The students find in the beautiful scenery, the convenient shopping and entertainment facilities, and the traditional charms of Tamsui a relaxing environment in which to carryon their studies. Many students later become permanent residents, making their homes in the village. The old Oxford College was established in 1882 by a Canadian missionary, the Reverend George Mackay, who married a Taiwanese girl and dedicated his life to the island's people. Oxford, originally a theological college housed in attractive brick buildings with stained glass windows, is today's Tamsui Junior College.
Tamkang University is known as one of Taiwan's finest private universities. Its large, verdant campus, located on a hill overlooking Tamsui, provides a fine view across the river and is done in a tastefully blended architectural combination of old Chinese palace style and modern high rises. The university now offers an advanced computer center and a distinguished chemistry department, adding to its long renown as a fine college focusing on English and on Western literature.

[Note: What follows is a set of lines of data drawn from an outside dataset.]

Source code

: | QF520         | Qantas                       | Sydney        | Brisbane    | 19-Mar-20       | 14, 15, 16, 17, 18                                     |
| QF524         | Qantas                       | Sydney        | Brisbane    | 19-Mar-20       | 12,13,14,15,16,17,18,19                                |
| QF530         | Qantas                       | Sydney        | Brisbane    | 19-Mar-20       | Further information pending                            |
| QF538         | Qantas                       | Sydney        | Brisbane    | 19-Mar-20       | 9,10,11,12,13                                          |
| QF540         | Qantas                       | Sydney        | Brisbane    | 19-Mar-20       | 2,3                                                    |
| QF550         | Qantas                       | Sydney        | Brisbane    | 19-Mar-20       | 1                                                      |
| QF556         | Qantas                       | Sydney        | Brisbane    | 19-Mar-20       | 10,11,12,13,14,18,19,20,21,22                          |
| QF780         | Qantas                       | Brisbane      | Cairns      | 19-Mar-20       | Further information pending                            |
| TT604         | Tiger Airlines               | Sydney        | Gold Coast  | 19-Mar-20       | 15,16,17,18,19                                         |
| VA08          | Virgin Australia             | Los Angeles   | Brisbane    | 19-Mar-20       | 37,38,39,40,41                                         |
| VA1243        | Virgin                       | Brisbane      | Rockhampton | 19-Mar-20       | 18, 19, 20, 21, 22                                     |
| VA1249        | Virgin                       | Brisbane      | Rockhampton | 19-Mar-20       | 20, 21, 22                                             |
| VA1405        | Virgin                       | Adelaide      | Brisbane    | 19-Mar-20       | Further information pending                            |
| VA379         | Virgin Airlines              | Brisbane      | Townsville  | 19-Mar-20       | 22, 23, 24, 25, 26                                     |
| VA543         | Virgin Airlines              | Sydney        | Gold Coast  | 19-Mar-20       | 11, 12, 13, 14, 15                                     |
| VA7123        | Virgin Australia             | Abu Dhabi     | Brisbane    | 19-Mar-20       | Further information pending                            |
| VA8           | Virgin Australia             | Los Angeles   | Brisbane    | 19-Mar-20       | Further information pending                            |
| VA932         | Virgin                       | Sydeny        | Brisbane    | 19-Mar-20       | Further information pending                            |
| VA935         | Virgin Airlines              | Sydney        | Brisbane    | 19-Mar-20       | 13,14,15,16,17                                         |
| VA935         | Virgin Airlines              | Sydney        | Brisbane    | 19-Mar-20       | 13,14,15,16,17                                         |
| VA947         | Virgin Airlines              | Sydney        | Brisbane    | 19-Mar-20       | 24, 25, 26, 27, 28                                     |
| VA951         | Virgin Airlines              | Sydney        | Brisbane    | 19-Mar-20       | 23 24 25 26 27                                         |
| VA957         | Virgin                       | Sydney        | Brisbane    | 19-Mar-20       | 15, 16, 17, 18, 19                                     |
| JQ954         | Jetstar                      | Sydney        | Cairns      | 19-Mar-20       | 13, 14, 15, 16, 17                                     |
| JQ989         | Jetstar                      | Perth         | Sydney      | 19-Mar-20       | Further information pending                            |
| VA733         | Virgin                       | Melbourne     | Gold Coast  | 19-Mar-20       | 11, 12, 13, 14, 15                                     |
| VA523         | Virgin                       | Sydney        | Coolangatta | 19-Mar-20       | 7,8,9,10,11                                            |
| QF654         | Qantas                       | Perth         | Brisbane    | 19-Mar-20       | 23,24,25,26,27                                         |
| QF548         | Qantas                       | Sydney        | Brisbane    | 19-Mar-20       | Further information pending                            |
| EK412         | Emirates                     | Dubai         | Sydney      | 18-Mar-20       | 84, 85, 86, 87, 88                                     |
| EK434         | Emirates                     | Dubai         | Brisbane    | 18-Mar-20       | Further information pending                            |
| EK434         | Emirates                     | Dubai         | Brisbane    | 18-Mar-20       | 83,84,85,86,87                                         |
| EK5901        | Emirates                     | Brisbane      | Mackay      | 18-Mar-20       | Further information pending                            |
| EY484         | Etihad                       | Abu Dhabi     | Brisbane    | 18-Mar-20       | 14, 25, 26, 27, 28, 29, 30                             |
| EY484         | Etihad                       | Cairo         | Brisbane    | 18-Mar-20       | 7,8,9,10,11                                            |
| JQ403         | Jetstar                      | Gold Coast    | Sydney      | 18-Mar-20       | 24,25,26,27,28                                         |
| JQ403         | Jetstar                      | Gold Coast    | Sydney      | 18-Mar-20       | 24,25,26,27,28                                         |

The Tamsui area is a wonderful recreation conglomerate for residents, students, and weekend visitors alike. A leisurely stroll through the village opens opportunities for visits to handicraft shops and antique stores, for contemplation of historic sights, or simply for a delicious and leisurely meal in full view of the river.
The fishing boats crowd the harbor, and their comings and goings control the pulse of the marketplace
Tamsui sunsets are famous for their beauty. The river, shimmering in sundown shades of orange, red, and purple, gently rocks its silhouetted fishing boats. Then, the sun slips behind the ridge of Mt. Kuanyin in a final blaze of color.
People gather at the river's edge nightly, armed with all kinds of camera equipment, so intent on capturing the sunset that they are unaware that it has actually captured them.
Another perspective of the sunset is attained by means of the small ferry across the river to Pali. Originally, this was the only means of crossing the river in this area, but now the recently constructed Kuantu Bridge, whose three graceful arches can be seen from Tamsui, has taken over most of the traffic. The ferry's present role is more romantic and recreational than practical, the waves gently lapping against the wooden hull as sea breezes sweep across its deck.
When all is said and done, Tamsui's greatest charm lies in its verdant distance from so many of the urban accessories to modern man
For the more energetic, Tamsui presents a host of scenic bicycle routes. And the excellent Tamsui golf and country club, the oldest in Taiwan, offers one of the finest and most challenging courses in all East Asia-many major tournaments are held here. Beckoning swimmers are the sandy beaches and warm waters at Shalun, especially in summer when a dip provides a refreshing respite from the heat. Shalun is provided with a snack and beverage bar and freshwater showers. For mountain climbers, there are breathtaking views from the many high vantages around Tamsui.
Though Tamsui has grown and progressed with the expansion of its metropolitan Taipei neighbor, it has not been subsumed into the outer suburbs of the big city but has retained its distinguishing character-all the modern conveniences and facilities one could ask for, including quick access to a major metropolis ... plus, that special, comfortable small town atmosphere with a something extra, that, like a fine brandy, only comes with age. The special charms of the area have attracted many to settle as well as to visit and have made Tamsui one of the Republic of China's "favorite places."
It has long remained, at heart, essentially un changed, and each time I watch Its fishing boats glide towards the sea in the foreground of Mt. Kuanyin, I feel deeply confident that it will continue to remain so for a long time to come.